**Directions:**
[a] In the text on the Howstrake post boxes, which royal cypher appears on the box at Groudle Road?
[b] Reproduce word for word the part of the post box text starting with "An unusual box, said" and going on through "from the hotel.".

**Text shown:**
┏━━

The post boxes in Howstrake are of interest in that they indicate the development of the area. That with the earliest Royal cypher was formerly known as Onchan Harbour and was numbered 126. It is built into the wall near to the gate lodge of the former Majestic Hotel and bears the cypher "VR". It is reputed to have been installed in about 1900. As there were only three houses and the Howstrake farm in the immediate vicinity at the turn of the century, it would seem an unlikely location for a box in Victoria's reign. It may have been intended to serve the guests at the Douglas Bay Hotel but, in that case, a box at Port Jack would have been more convenient. In 1991 it was one of only a few remaining boxes in the Island which carried the monogram of Queen Victoria. This box is now known as MAJESTIC HOTEL and numbered 37. A further box bearing the "VR" cypher is at Groudle Station. It was originally numbered 113 but is now 94. This was installed in 1903 after Victoria's death, and is an example of the use of existing stocks of boxes after a sovereign's death. The box at the foot of Royal Avenue, un-named and numbered 38, has the "E VII R" cypher, (1901 - 1910). That at Groudle Road, numbered 36, bears the "G VI R" cypher, (1936 - 1952). The box at Port Jack is known as ROYAL AVE P.O., has the "E II R" cypher and is numbered 39. With the exception of George V, all crowned monarchs are represented in Howstrake within a radius of perhaps half a mile.

An unusual box, said to have been erected in about 1948, may be seen a little to the right of the entrance to the former Douglas Bay Hotel. This is set into the wall, and although painted red like an official box, is marked "PRIVATE LETTER BOX. DOUGLAS BAY HOTEL". The door has no aperture for inserting letters and presumably was used for bulk mail either to or from the hotel.

┗━━

[Records from a data source]
┏━━

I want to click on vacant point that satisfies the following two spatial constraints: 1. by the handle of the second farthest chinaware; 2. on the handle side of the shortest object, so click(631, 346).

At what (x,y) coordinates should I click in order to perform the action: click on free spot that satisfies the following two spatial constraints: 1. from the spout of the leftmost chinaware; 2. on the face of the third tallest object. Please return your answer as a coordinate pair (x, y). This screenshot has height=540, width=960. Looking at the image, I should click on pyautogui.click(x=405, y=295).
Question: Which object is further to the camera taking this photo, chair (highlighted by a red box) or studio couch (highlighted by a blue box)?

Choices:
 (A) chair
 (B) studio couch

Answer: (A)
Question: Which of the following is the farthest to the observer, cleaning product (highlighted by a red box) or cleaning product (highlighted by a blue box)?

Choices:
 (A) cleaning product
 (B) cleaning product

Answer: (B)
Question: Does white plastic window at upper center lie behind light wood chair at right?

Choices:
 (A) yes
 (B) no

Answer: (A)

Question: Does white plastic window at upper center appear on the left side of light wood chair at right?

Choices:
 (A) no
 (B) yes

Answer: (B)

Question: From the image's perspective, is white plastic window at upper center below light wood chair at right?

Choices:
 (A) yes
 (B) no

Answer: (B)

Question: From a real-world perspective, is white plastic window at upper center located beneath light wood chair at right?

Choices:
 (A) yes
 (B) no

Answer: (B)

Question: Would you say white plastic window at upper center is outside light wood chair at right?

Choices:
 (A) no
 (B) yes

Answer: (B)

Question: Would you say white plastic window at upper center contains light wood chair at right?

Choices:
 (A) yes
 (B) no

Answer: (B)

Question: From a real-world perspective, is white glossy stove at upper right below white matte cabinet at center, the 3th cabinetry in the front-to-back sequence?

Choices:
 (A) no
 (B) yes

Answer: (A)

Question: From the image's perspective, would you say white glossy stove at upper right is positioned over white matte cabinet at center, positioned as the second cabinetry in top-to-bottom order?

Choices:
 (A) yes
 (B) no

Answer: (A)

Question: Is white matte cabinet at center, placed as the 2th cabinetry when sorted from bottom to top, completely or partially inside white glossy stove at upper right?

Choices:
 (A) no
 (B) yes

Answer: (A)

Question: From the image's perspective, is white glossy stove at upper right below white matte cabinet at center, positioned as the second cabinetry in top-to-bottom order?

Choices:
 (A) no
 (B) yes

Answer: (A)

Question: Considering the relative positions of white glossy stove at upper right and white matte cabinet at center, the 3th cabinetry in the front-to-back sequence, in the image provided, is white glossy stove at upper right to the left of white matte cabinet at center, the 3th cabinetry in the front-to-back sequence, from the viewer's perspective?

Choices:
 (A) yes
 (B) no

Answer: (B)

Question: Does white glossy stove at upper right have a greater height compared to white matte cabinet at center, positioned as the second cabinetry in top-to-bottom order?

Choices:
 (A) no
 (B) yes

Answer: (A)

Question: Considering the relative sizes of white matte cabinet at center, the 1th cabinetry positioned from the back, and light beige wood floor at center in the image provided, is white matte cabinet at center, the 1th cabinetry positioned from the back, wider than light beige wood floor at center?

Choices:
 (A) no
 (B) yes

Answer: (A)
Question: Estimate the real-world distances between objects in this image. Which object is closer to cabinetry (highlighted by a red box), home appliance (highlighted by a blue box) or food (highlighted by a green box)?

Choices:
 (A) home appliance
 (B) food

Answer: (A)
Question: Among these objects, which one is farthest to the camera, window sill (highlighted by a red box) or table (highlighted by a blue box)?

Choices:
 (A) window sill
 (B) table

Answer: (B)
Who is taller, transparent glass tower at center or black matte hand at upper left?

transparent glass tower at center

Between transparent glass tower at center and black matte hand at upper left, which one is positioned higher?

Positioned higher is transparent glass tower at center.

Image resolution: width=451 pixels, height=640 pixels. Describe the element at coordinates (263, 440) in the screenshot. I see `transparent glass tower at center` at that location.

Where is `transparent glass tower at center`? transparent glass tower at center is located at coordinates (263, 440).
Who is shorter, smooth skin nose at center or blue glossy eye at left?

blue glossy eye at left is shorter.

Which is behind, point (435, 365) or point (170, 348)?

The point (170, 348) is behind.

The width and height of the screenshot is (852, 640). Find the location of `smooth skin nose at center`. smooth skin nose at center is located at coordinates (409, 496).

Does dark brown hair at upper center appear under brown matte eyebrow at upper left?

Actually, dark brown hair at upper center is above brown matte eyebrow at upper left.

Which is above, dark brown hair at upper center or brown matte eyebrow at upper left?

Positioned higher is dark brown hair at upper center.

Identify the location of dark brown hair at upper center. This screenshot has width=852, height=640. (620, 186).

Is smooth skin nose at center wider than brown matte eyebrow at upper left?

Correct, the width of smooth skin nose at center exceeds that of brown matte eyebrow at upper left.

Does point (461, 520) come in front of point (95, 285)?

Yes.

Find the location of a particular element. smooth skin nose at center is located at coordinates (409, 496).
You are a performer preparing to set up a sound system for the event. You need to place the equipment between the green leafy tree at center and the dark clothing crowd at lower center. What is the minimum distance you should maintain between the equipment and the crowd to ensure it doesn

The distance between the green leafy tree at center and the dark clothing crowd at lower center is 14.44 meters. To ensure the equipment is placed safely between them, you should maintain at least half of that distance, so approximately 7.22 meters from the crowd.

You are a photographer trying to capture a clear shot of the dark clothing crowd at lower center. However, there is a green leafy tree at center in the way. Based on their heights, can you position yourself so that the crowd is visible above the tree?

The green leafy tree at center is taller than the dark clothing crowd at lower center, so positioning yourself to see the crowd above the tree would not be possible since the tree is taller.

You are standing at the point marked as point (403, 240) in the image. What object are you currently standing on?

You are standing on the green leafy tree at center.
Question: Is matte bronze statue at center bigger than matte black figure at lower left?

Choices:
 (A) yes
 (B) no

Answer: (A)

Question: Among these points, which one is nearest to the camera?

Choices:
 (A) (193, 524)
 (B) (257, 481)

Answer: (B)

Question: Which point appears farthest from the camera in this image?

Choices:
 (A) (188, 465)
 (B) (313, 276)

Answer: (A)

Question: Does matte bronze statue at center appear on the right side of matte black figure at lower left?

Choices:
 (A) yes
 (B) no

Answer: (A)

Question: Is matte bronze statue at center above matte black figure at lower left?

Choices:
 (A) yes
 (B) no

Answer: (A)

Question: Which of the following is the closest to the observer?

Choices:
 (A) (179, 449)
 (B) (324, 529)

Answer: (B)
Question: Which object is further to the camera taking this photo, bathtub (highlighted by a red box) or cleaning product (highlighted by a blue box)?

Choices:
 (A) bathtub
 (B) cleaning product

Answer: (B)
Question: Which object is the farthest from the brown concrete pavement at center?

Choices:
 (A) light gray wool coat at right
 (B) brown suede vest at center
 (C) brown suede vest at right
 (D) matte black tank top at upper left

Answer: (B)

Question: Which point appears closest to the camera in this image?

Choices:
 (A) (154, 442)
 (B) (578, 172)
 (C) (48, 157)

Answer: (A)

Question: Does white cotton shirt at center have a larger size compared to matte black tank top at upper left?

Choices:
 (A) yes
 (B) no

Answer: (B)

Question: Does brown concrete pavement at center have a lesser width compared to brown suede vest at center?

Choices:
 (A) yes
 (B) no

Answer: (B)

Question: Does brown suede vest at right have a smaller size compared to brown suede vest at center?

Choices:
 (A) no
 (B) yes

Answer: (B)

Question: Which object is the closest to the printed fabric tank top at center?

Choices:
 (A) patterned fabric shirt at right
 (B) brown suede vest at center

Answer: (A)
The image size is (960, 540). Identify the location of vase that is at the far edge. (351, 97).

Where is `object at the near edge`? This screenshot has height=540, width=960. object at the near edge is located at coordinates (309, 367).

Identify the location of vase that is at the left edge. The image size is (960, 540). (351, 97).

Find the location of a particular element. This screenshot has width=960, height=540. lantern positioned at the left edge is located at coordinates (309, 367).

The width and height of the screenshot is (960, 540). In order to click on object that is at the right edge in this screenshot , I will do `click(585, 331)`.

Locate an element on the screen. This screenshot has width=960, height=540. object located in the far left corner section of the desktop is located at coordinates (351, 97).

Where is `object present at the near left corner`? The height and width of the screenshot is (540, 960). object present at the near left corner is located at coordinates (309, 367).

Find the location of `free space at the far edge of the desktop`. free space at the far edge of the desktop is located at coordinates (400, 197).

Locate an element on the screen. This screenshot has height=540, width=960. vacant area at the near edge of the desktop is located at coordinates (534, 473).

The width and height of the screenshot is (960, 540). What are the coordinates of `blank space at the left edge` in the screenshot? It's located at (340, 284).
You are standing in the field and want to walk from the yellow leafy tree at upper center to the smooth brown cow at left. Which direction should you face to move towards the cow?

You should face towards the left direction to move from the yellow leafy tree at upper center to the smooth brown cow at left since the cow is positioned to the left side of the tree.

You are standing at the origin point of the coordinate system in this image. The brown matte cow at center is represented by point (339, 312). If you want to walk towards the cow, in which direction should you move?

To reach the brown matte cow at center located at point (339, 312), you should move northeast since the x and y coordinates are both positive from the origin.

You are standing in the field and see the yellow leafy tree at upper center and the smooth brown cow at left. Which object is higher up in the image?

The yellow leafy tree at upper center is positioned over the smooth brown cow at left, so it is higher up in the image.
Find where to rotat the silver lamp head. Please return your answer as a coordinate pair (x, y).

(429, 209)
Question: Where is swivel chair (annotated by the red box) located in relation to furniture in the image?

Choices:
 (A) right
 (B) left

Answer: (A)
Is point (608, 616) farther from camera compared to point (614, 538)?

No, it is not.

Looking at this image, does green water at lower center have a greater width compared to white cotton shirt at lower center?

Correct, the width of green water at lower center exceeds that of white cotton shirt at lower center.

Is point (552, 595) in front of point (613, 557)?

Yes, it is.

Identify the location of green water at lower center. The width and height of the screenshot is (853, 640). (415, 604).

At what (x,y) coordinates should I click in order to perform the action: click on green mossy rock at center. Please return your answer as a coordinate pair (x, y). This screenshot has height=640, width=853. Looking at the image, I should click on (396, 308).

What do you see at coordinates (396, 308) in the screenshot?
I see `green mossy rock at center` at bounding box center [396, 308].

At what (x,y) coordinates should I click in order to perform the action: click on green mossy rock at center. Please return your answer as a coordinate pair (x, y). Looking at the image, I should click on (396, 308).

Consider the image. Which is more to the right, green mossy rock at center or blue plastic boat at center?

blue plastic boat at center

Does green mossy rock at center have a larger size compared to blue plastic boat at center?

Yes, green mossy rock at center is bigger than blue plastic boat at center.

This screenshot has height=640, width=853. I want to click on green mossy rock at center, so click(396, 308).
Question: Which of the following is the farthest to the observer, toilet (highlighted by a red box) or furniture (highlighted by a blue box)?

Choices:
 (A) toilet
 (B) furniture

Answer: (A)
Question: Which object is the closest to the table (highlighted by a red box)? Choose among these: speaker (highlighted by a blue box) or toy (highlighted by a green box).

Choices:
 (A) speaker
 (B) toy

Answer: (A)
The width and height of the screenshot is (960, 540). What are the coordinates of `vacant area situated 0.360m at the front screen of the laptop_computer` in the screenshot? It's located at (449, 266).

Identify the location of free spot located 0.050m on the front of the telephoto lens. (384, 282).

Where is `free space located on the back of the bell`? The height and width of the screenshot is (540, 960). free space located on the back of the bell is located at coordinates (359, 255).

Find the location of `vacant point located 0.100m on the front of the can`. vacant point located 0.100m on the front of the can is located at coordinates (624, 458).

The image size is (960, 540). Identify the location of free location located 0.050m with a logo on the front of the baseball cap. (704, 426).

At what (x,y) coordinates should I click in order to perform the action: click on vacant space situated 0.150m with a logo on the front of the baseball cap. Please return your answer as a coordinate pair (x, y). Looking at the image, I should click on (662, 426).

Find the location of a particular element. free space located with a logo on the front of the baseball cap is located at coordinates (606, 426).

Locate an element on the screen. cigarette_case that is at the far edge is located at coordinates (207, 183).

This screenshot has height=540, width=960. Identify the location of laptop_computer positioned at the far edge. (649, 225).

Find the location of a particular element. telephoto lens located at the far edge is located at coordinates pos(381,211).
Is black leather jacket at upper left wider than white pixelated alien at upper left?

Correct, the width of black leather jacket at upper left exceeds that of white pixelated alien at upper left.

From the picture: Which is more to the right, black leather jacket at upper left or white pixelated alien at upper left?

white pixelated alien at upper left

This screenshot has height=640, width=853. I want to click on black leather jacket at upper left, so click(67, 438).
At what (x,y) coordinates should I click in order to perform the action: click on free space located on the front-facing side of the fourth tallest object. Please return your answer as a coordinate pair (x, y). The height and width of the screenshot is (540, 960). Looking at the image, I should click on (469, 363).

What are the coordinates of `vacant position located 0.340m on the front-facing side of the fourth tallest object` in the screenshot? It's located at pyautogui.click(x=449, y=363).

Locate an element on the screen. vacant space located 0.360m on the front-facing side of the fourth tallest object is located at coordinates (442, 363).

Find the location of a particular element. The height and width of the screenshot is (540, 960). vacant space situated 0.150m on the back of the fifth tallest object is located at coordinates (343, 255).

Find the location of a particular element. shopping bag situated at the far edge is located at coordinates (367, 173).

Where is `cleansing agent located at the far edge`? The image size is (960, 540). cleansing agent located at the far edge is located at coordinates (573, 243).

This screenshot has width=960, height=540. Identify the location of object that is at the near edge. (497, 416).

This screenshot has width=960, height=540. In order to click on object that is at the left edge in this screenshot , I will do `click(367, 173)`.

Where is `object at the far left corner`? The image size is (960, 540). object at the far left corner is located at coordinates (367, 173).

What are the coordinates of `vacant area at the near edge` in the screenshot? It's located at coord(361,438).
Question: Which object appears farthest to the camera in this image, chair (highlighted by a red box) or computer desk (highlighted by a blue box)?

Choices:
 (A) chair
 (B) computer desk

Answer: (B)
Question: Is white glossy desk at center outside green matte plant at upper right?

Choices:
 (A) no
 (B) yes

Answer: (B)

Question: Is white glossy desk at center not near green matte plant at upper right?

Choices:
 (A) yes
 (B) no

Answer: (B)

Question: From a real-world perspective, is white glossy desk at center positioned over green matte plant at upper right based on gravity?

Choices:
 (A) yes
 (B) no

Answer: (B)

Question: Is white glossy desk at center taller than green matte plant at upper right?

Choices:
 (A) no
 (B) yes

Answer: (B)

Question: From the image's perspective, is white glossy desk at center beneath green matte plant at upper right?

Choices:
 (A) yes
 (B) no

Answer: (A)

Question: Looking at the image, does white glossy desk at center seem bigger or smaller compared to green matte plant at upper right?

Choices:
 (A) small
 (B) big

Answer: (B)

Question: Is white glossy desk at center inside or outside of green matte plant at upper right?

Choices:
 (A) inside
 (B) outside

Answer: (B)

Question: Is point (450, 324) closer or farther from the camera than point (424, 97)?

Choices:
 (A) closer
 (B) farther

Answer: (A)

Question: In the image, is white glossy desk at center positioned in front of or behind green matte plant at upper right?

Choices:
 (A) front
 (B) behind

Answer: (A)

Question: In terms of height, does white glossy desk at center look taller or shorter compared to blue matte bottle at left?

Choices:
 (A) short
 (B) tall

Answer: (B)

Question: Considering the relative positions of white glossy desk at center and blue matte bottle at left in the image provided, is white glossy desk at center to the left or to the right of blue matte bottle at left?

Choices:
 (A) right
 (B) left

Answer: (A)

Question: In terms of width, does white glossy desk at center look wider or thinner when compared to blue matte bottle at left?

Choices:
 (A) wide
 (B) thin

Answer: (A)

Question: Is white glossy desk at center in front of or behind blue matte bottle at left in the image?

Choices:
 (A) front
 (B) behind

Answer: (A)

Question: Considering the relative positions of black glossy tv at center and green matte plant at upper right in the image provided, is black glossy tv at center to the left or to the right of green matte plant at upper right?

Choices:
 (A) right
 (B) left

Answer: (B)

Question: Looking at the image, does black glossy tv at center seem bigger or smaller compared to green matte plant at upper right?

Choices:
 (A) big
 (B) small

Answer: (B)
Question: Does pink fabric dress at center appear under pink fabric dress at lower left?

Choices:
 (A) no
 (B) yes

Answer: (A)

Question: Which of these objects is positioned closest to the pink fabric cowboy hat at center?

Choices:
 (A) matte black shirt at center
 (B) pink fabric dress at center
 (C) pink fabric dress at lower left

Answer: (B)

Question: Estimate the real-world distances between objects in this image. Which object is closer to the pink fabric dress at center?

┗━━

**Answers to each task:**
[a] The "G VI R" cypher.

[b]
An unusual box, said to have been erected in about 1948, may be seen a little to the right of the entrance to the former Douglas Bay Hotel. This is set into the wall, and although painted red like an official box, is marked "PRIVATE LETTER BOX. DOUGLAS BAY HOTEL". The door has no aperture for inserting letters and presumably was used for bulk mail either to or from the hotel.